Although the same categories are shared between the source and target domains in this setting, we can still assume that the object category is unknown in the target video. Under this fully unsupervised setting without using any pixel-wise annotations in videos during training, we show that our method improves the results of FSEG (Jain et al. 2017) and other unsupervised algorithms (Ochs and Brox 2011; Papazoglou and Ferrari 2013; Faktor and Irani 2014). Sample results are presented in Fig. 5. In addition, we provide some failure cases in Fig. 6 caused by the objective of our method, which is to segment all the objects with the same category in a video.

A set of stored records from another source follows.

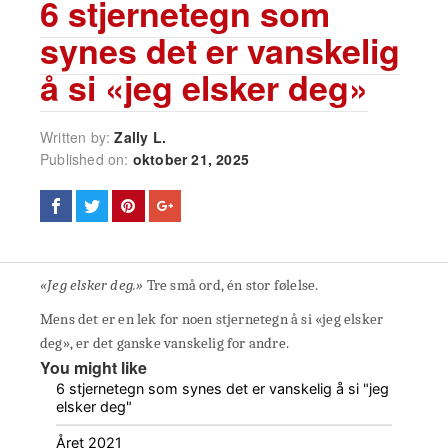
6 stjernetegn som
synes det er vanskelig
å si «jeg elsker deg»
Written by:
Zally L.
Published on:
oktober 21, 2025
«Jeg elsker deg.»
Tre små ord, én stor følelse.
Mens det er en lek for noen stjernetegn å si «jeg elsker
deg», er det ganske vanskelig for andre.
You might like
6 stjernetegn som synes det er vanskelig å si "jeg
elsker deg"
Året 2021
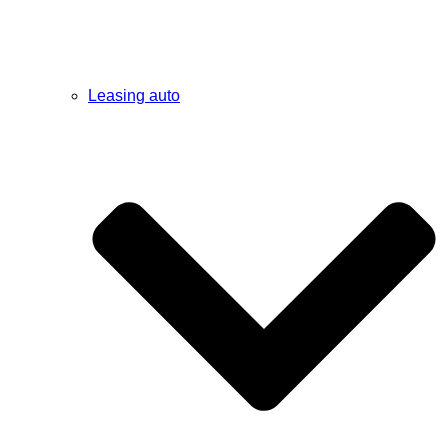
Leasing auto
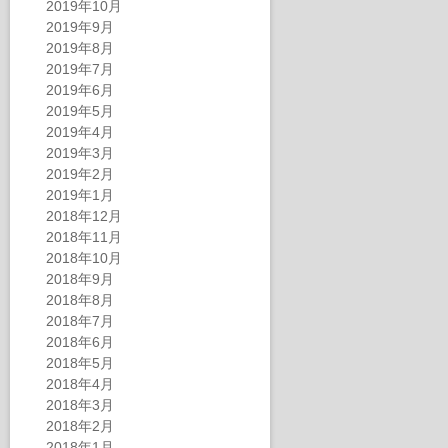
2019年10月
2019年9月
2019年8月
2019年7月
2019年6月
2019年5月
2019年4月
2019年3月
2019年2月
2019年1月
2018年12月
2018年11月
2018年10月
2018年9月
2018年8月
2018年7月
2018年6月
2018年5月
2018年4月
2018年3月
2018年2月
2018年1月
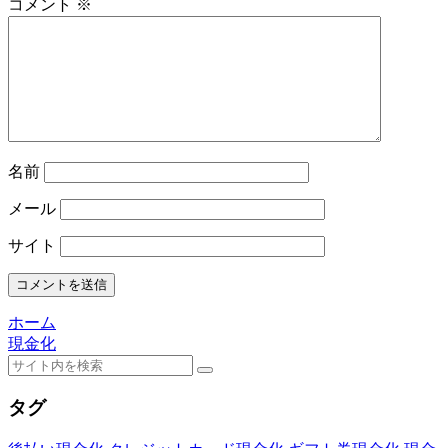
コメント
※
名前
メール
サイト
ホーム
現金化
タグ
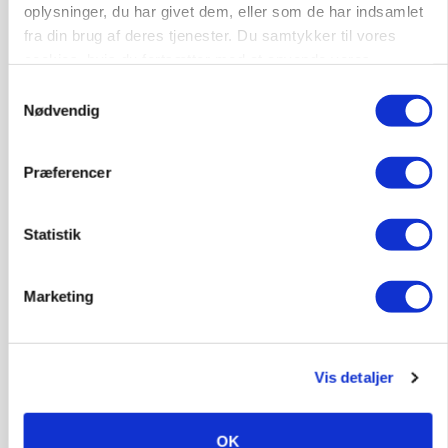
oplysninger, du har givet dem, eller som de har indsamlet
fra din brug af deres tjenester. Du samtykker til vores
cookies, hvis du fortsætter med at anvende vores
hjemmeside.
Samtykkevalg
Nødvendig
GRISE
Præferencer
Svineproducenter kalder Danish Crowns
notering en katastrofe
Statistik
Marketing
Vis detaljer
OK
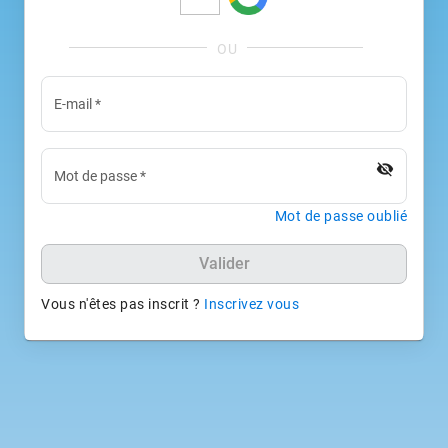
E-mail
*
visibility_off
Mot de passe
*
Mot de passe oublié
Valider
Vous n'êtes pas inscrit ?
Inscrivez vous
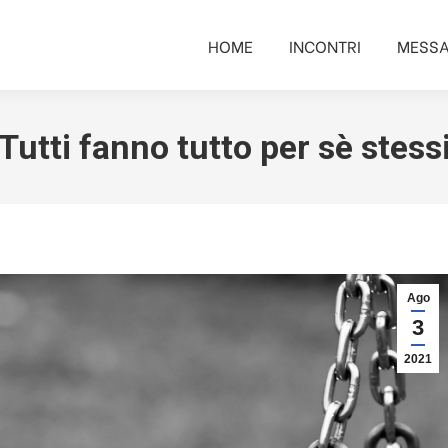
HOME
INCONTRI
MESSA
HOME
INCONTRI
MESSA
Tutti fanno tutto per sè stess
Ago
3
2021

5.4 YouTube-Objects Dataset

We evaluate the proposed method on the YouTube-Objects dataset (Prest et al. 2012) with annotations provided by Jain and Grauman (2014) for 126 videos. Since this dataset contains 10 object categories that are shared with the PASCAL VOC dataset, we conduct experiments using the weakly-supervised setting. In Table 10, we compare our method with the state-of-the-art algorithms that use the class-level weak supervision. With the VGG-16 architecture, the proposed framework performs well in 6 out of 10 categories and achieves the best IoU on average. Compared to the baseline FCN model (Long et al. 2015) used in our algorithm, there is a performance gain of 9% in our VOSTR\(_a\) method. With the response refinement, i.e., VOSTR, we further improve the baseline FCN model by 12.1%. In addition, while existing methods rely on training the segment classifier (Tang et al. 2013), integrating object proposals with detectors (Zhang et al. 2015b), co-segmentation via modeling relationships between videos (Tsai et al. 2016b), or self-paced fine-tuning (Zhang et al. 2017), the proposed method utilizes a self-learning scheme to achieve better segmentation results. With the ResNet-101 architecture, we compare our method with DeepLab (Chen et al. 2016) and FSEG (Jain et al. 2017). We show that the proposed method improves the performance in 6 out of 10 categories and achieves the best averaged IoU.

5.5 SegTrack v2 Dataset

In Table 11, we provide experiments on the SegTrack v2 dataset (Li et al. 2013) that contains numerous unseen objects. We use the ResNet-101 architecture and the training data from PASCAL VOC, which is the same setting as the appearance stream in FSEG (Jain et al. 2017). We show that the proposed method performs better than FSEG (Jain et al. 2017), other unsupervised algorithms (Papazoglou and Ferrari 2013; Lee et al. 2011) and HVS (Grundmann et al. 2010) that includes human annotations in the procedure. Compared to our conference version, VOSTR\(_a\), we further improve the performance by integrating the fully-connected CRFs to our network.

6 Concluding Remarks

In this paper, we propose a self-learning framework to segment objects in unlabeled videos. By utilizing existing annotations in images, we design a model to adapt seen object categories from source images to the target video. The entire process is decomposed into three sub-problems: (1) a fully-connected CRF model to refine responses from the CNN output, (2) a segment mining module to select object-like proposals, and (3) a CNN model with a transferable layer that adapts feature representations for target videos. To optimize the proposed formulation, we adopt an iterative scheme to obtain final solutions. Extensive experiments and ablation study show the effectiveness of our algorithm against other state-of-the-art methods on numerous datasets.